(Dataset excerpts)
- - -

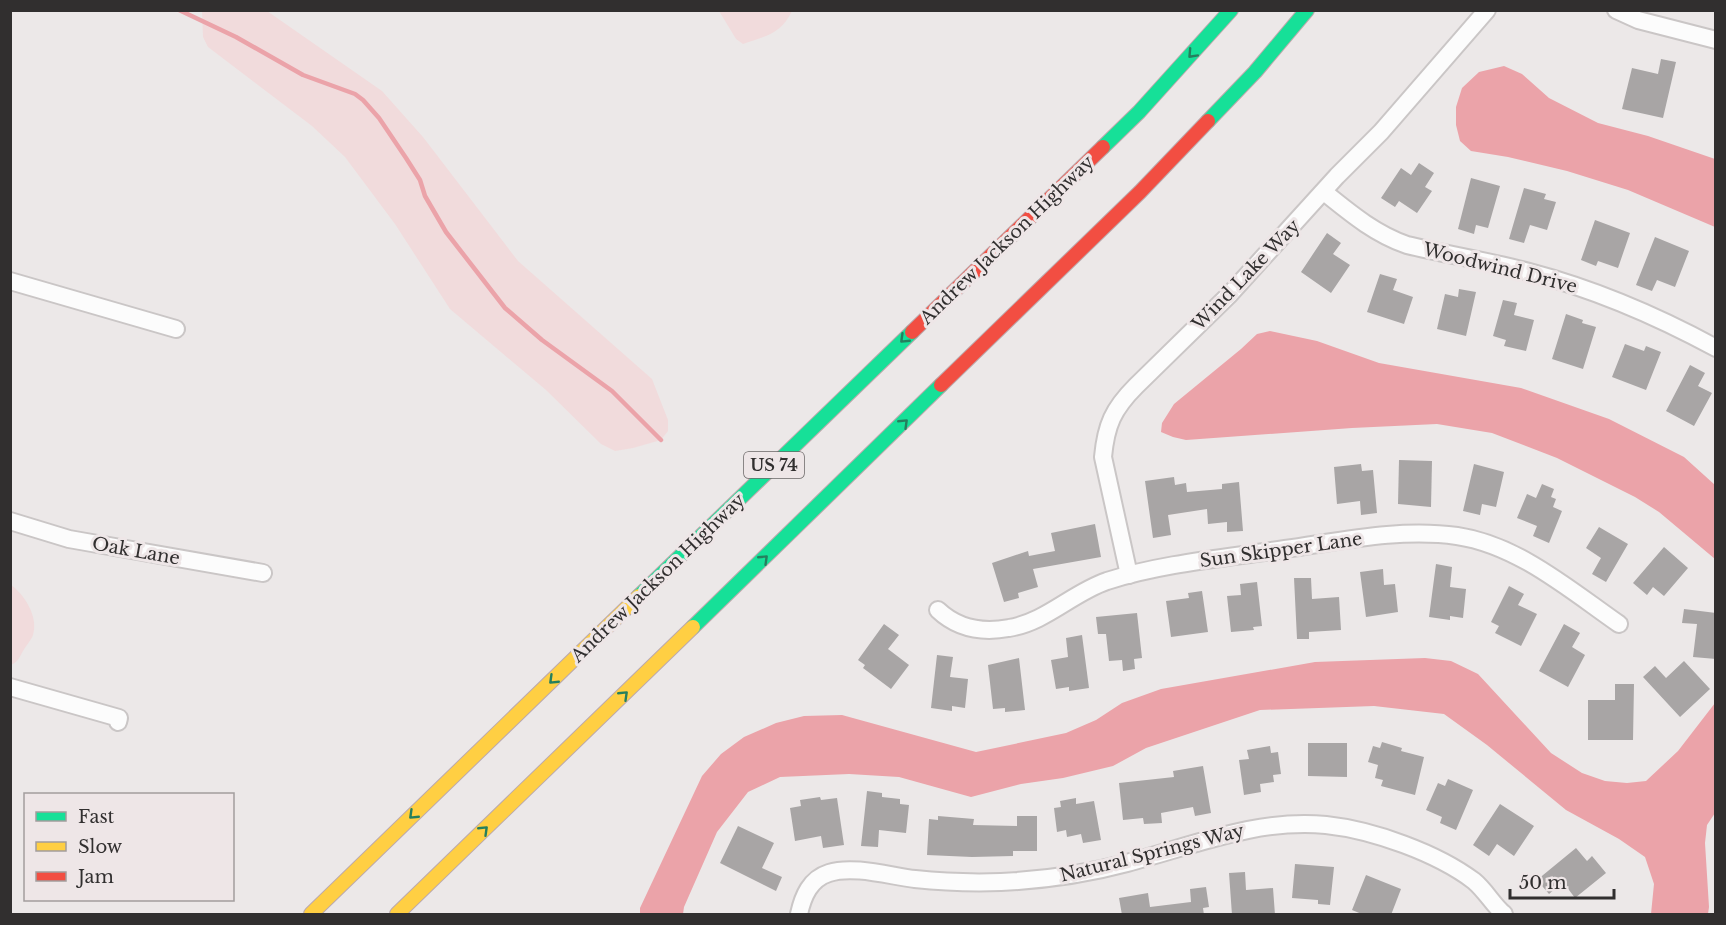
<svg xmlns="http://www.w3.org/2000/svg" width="1726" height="925" font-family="'Libre Baskerville',serif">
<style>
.green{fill:#f1dbdc}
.water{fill:#eba3a9}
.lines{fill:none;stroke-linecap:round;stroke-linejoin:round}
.stream{stroke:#eba3a9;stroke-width:4.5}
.building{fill:#a8a5a5}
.street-casing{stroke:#cac6c6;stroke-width:20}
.fast-casing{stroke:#bca9ac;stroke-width:16}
.slow-casing{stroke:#bca9ac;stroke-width:16}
.jam-casing{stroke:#bca9ac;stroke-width:16}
.street{stroke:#fcfcfc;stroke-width:16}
.fast{stroke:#16e098;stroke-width:14}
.slow{stroke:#ffcf43;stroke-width:14}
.jam{stroke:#f24e42;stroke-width:14}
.oneway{stroke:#257f5e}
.labels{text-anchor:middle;stroke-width:6;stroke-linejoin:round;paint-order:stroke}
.shield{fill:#eee6e7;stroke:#6a6666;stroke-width:1.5}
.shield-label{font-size:16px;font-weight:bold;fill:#312f2f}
.street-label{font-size:18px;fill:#312f2f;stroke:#eee6e7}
</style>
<rect width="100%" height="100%" fill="#ece8e8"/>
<g class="green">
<polygon points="202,10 267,11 382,91 423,137 518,261 652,379 668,420 668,431 661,440 633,448 615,451 601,444 546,390 450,309 395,224 345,157 312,126 208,47 203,37"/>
<path d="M 719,11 L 792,11 C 781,34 766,36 743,44 L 736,39 Z"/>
<path d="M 11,585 C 24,594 39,617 33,635 C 31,640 26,646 23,651 C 19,658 18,662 11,665 Z"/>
</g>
<g class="water">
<polygon points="1504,66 1522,74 1549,98 1598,123 1648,136 1715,159 1715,227 1628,190 1567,171 1508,157 1471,151 1460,141 1456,125 1456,107 1462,88 1479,72"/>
<polygon points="1270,331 1317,341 1379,363 1521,388 1609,419 1684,457 1715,485 1715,559 1659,512 1635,497 1557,458 1492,433 1437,424 1352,428 1186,440 1173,437 1161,432 1162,423 1174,404 1241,349 1257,334"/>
<polygon points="1425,658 1451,661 1478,674 1551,753 1582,773 1605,781 1627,783 1646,781 1678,751 1715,703 1715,813 1707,825 1705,843 1709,907 1708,914 1651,914 1654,884 1645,857 1619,839 1566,810 1487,745 1444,714 1374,706 1260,710 1146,748 1113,766 1063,778 1021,784 971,797 899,777 849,774 780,777 748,792 717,832 684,907 683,914 640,914 640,908 702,776 721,754 744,737 776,723 804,716 842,715 976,752 1066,733 1096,720 1122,703 1161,689 1315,662"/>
</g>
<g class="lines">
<polyline class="stream" points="179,10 236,37 303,75 355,94 363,100 379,118 406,158 420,180 425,196 446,232 505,308 542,340 612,391 661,440"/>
</g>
<g class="building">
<polygon points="1661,59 1676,62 1663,118 1622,109 1632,68 1658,74"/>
<polygon points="1419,163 1434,173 1425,187 1432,191 1417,213 1399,201 1395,207 1381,198 1401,168 1411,175"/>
<polygon points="1471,178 1500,186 1488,228 1476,225 1474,234 1458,229"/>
<polygon points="1524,188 1546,194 1544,199 1556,202 1547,230 1530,225 1524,243 1509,239"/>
<polygon points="1595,220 1630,233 1618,268 1598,261 1596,266 1581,260"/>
<polygon points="1327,233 1341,243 1333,254 1350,265 1331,293 1301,272"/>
<polygon points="1655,237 1689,251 1675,287 1657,280 1652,291 1636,285"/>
<polygon points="1380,274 1397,279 1393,290 1413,297 1404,324 1367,312"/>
<polygon points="1459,289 1476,292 1466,336 1437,329 1445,294 1458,297"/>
<polygon points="1503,300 1517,303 1514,315 1534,320 1526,351 1504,346 1506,340 1493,336"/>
<polygon points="1566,314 1583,320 1582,323 1596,327 1583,369 1552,359"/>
<polygon points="1625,344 1644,351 1646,346 1661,352 1646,390 1612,377"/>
<polygon points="1690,365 1705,373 1698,386 1712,393 1694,426 1666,411"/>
<polygon points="1399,460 1432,461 1431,507 1398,504"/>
<polygon points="1361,464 1362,471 1373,470 1377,513 1361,515 1360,501 1337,504 1334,467"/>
<polygon points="1474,464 1504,472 1496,507 1482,504 1480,515 1463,511"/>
<polygon points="1174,477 1175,485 1186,483 1187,492 1222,489 1222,484 1239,482 1243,531 1227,532 1227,522 1208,524 1207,509 1168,515 1171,535 1153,538 1145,481"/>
<polygon points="1542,484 1554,489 1551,497 1556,499 1553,507 1562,511 1549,543 1533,536 1537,526 1517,518 1527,494 1536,498"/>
<polygon points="1095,524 1101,557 1033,569 1038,587 1018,593 1019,598 1004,602 992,563 1028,551 1029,556 1055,551 1051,533"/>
<polygon points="1599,527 1628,544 1606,582 1592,574 1601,558 1586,548"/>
<polygon points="1664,547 1688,568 1664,596 1653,587 1647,595 1633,583"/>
<polygon points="1436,564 1452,567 1450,587 1466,589 1463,618 1450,616 1450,620 1429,617"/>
<polygon points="1383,569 1384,585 1395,584 1398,612 1366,617 1360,572"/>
<polygon points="1294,578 1311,578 1312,599 1339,597 1341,630 1309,632 1309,639 1297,639"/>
<polygon points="1257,582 1262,626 1253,627 1254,630 1231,632 1227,596 1241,595 1240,584"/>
<polygon points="1509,586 1524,594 1518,605 1537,614 1521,646 1495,633 1499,626 1491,622"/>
<polygon points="1202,591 1208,632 1171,637 1166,601 1189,598 1188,593"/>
<polygon points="1684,609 1716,613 1716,659 1693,657 1697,624 1682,623"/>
<polygon points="1137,613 1142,658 1134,659 1135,669 1123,671 1122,660 1109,661 1106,634 1098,634 1096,617"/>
<polygon points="884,624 899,635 888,649 909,665 891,689 863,668 865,665 858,660"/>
<polygon points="1564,624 1580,633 1572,647 1585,655 1568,687 1539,671"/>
<polygon points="1082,635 1089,688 1069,691 1069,687 1056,689 1051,660 1068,657 1066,638"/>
<polygon points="937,655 953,657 950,677 968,679 965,708 952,706 952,711 931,708"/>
<polygon points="1019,658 1025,710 1005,712 1005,708 993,709 988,665"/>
<polygon points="1684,661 1710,689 1680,717 1643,677 1655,666 1666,678"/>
<polygon points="1615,684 1634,684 1633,740 1588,740 1588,700 1615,700"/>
<polygon points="1382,742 1402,748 1401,751 1424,757 1415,795 1381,786 1383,780 1375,778 1378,765 1368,762 1373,746 1380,748"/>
<polygon points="1308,743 1347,743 1347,777 1308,776"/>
<polygon points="1270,746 1271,753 1278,752 1281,774 1273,775 1274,782 1260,784 1261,792 1244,795 1239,760 1249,759 1247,750"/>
<polygon points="1203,766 1211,813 1195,816 1193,807 1161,813 1162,823 1144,824 1143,818 1123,820 1119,783 1174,777 1173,771"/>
<polygon points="1448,779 1473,790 1456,830 1440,823 1442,817 1426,810 1438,783 1445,786"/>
<polygon points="867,791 882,793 882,797 900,799 900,804 909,805 906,833 879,830 878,847 861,846"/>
<polygon points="820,797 821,800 837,798 844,845 823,848 821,836 795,841 790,808 801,806 800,800"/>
<polygon points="1076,798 1076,804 1094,801 1101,840 1083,843 1081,834 1067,837 1066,830 1057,832 1054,808 1061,807 1060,801"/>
<polygon points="1500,804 1534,826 1514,856 1497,844 1489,856 1473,845"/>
<polygon points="938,816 974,819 973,825 1017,826 1017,816 1037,816 1037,851 1013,851 1013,856 972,857 927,855 929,819 938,820"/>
<polygon points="738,826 774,843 762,868 782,877 776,891 720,863"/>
<polygon points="1576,848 1587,861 1592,856 1606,873 1575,898 1563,882 1549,894 1537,880"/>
<polygon points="1295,864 1334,867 1330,905 1318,904 1318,900 1292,898"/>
<polygon points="1245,872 1246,890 1273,888 1275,915 1232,915 1229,873"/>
<polygon points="1366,875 1401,889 1391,915 1364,915 1352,910"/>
<polygon points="1206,887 1209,907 1203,908 1204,915 1122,915 1119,898 1148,893 1150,907 1191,902 1190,889"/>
</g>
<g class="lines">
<defs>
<g id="street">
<polyline points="1616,10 1638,20 1716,40"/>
<path d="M 1324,192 C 1350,213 1375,234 1407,245 C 1448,255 1489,261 1529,272 C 1594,289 1657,316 1716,348"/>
<polyline points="10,281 176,329"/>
<polyline points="10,521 69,539 263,573"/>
<path d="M 1129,575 L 1103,457 C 1106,425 1113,409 1136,386 L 1230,294 L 1337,176 L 1381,132 L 1487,10"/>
<path d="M 938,610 C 958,629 982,633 1009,628 C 1046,622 1072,593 1107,581 C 1164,563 1226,558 1285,549 C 1342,541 1400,528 1457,536 C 1518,545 1570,590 1619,624"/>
<polyline points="10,687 119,718 118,722"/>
<path d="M 799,914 C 803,896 810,879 829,873 C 853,865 890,876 915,879 C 943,882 972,883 1001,882 C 1043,880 1086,874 1127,863 C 1192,846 1258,818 1326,825 C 1373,830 1437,853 1474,881 C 1486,891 1493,905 1504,914"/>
</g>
<g id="fast">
<polyline points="1208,121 1255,72 1307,10"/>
<polyline points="1103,147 1139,112 1231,10"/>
<polyline points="639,596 912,332"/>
<polyline points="693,627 941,385"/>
</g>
<g id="slow">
<polyline points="311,914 639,596"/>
<polyline points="397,914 693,627"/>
</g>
<g id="jam">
<polyline points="912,332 1103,147"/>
<polyline points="941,385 1140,192 1208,121"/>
</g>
</defs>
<use href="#street" class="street-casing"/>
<use href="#fast" class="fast-casing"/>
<use href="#slow" class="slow-casing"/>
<use href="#jam" class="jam-casing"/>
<use href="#street" class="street"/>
<use href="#fast" class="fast"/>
<use href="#slow" class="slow"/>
<use href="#jam" class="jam"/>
</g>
<defs><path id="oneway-chevron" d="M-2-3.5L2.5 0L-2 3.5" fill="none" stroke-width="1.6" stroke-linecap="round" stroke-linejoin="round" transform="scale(1.5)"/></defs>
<g class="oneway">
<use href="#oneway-chevron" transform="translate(1192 54) rotate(133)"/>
<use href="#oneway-chevron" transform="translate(904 339) rotate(136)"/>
<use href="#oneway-chevron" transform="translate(904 423) rotate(-44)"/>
<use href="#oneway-chevron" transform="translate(764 559) rotate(-44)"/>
<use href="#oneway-chevron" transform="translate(553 680) rotate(136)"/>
<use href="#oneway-chevron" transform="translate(624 695) rotate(-44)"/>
<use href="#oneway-chevron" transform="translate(413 815) rotate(136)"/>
<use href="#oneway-chevron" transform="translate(484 830) rotate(-44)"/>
</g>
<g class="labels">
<rect class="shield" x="744" y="452" width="60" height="26" rx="4.5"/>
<g class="shield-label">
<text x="774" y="471">US 74</text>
</g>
<g class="street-label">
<text transform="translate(1007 240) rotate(-44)" y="6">Andrew Jackson Highway</text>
<text transform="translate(1500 268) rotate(14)" y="6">Woodwind Drive</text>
<text transform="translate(1246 275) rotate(-46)" y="6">Wind Lake Way</text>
<text transform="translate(1281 550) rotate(-8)" y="6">Sun Skipper Lane</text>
<text transform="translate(136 551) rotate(10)" y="6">Oak Lane</text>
<text transform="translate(658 578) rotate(-44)" y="6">Andrew Jackson Highway</text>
<text transform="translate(1152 853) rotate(-14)" y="6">Natural Springs Way</text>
</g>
</g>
<rect width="1726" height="925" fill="none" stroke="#312f2f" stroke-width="24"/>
<rect x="24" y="793" width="210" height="108" fill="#eee6e7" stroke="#a29d9d" stroke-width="1.5"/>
<rect x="36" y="812" width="30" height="9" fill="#16e098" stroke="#a29d9d" stroke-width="1.5"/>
<text x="78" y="823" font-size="18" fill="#312f2f">Fast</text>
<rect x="36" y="842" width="30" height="9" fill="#ffcf43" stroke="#a29d9d" stroke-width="1.5"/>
<text x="78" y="853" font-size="18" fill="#312f2f">Slow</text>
<rect x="36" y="872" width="30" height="9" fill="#f24e42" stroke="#a29d9d" stroke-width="1.5"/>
<text x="78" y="883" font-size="18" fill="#312f2f">Jam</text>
<path d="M1510 889v9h104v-9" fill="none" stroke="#312f2f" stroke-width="3"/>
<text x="1519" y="889" font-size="18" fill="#312f2f" stroke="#eee6e7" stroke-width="4.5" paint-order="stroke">50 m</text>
</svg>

- - -

◆ About this task
Within the records, on how many lines does the word "labels" appear? Provide the number alone.

◆ Solution to this exercise
2